Routinely when thinking of privacy landscaping, we think fences and trees. Trees are what Donovan Arborists do best: cutting, trimming, maintaining the many species that thrive on Colorado’s high plains.
Trending this year: Companion trees with privacy plantings that are a little lower to the ground and simultaneously provide privacy, color and scent.
Celebrity Dutch landscape designer Piet Oudolf recommends keep it simple: Two or three layers are enough.
The secret to the right planting is the lushness of the plant. A couple of spring starter thoughts:
- Kintzley's Ghost Honeysuckle is top on our list. This twining vine features yellow flowers in late spring and bright silver bracts throughout the growing season. The flower shape is tubular. Plant it at the base of a trellis or arbor, fence or wall and Kintzley’s Ghost will form a fast-growing cloud of foliage up to 60” wide. This honeysuckle requires full sun and attracts butterflies, hummingbirds, and bees. This perennial vine gets to be around 8-12' tall. It thrives in normal, sandy, clay, acidic, and dry soil and can live up to 20 years.

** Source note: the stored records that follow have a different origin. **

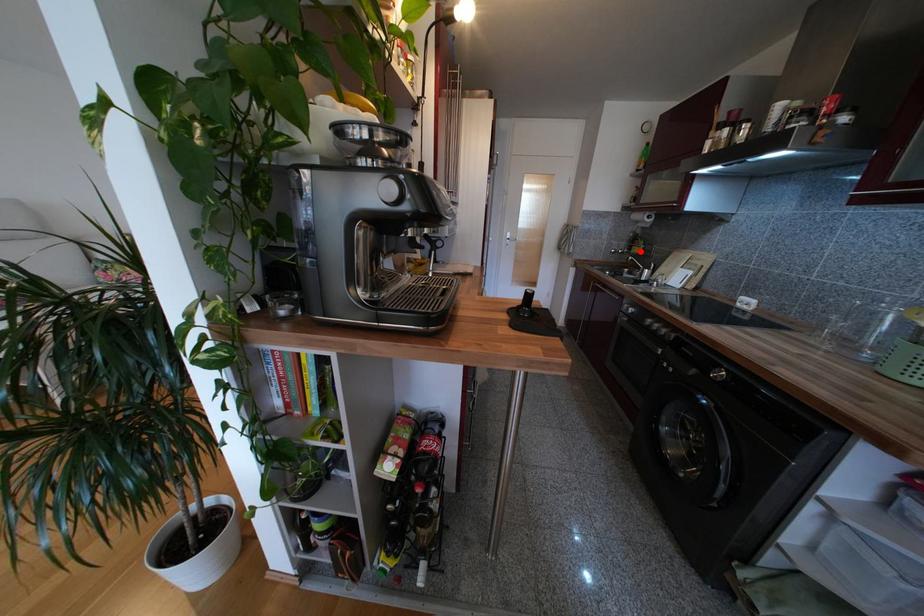
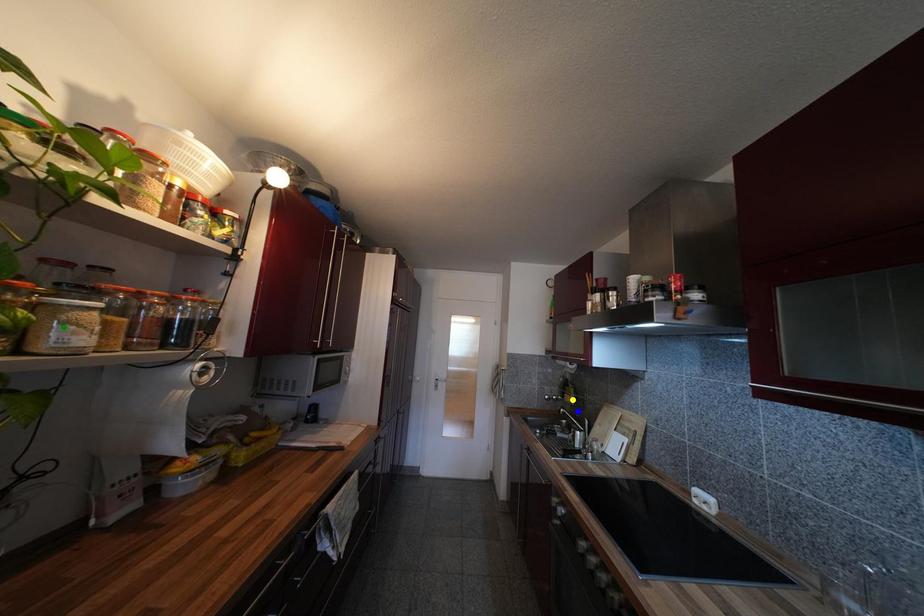
Question: I am providing you with two images of the same scene from different viewpoints. A red point is marked on the first image. You are given multiple points on the second image. Can you choose the point in image 2 that corresponds to the point in image 1?

Choices:
 (A) green point
 (B) yellow point
 (C) blue point

Answer: (B)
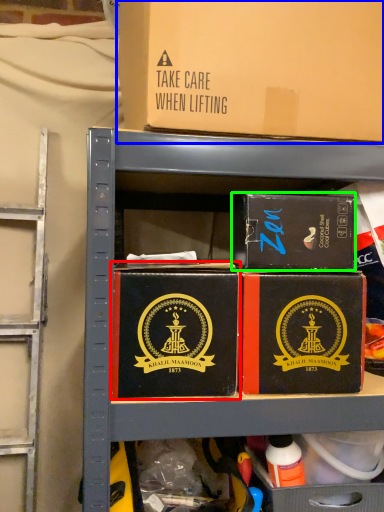
Question: Which is nearer to the box (highlighted by a red box)? box (highlighted by a blue box) or box (highlighted by a green box).

Choices:
 (A) box
 (B) box

Answer: (B)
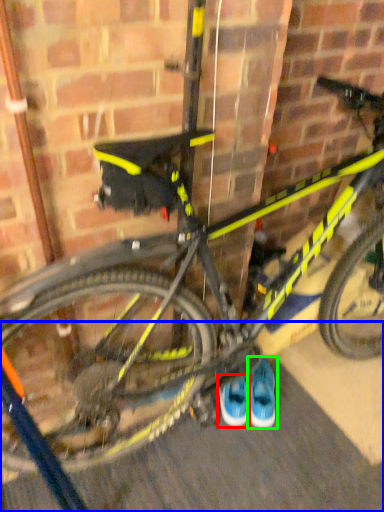
Question: Which is nearer to the footwear (highlighted by a red box)? pavement (highlighted by a blue box) or footwear (highlighted by a green box).

Choices:
 (A) pavement
 (B) footwear

Answer: (B)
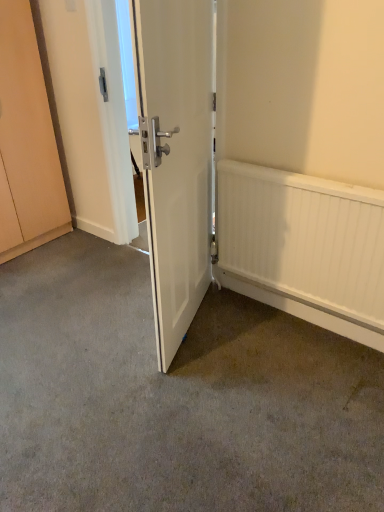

- Lilac plants add a sweet aroma to your new at-home outdoor office or dining room. They are successful large, dense shrubs for Colorado, growing to 10—12′, and can be used as hedges since their leaves and flowers form all the way to the lower branches. Lilacs need smart pruning…call Donovan Arborists for a pro trim. Severe pruning can result in loss of blooms for up to three years, so avoid drastic cuts by pruning annually. HINT: if your lilac flower clusters are getting smaller, it’s time to prune. You can also improve the flowering of lilacs by keeping grass from growing up tight around the trunk. Instead, place a 24” wide circle of landscape cloth around the base of the tree, covering it over with bark or rock. As your lilac bushes mature, prune annually after they bloom. (Don’t wait until fall.) Prune out the oldest canes to the ground. Remove small suckers. Cut back weak branches and cut the tall canes to eye height for an optimal bloom the following year.
- For a third layer of color, plant lavender. Think straight rows right out of a French impressionist painting. Plant lavender 2 to 3 feet apart as they reach between 1 and 3 feet in height. This is a great plant for starter gardeners as it’s rugged and hardy. Plus, you can harvest lavender and wrap it in Kraft paper and tie it with a string to create a genuinely impressive housewarming gift. (Think ahead to July 2021 when the vaccinated among us can finally gather again.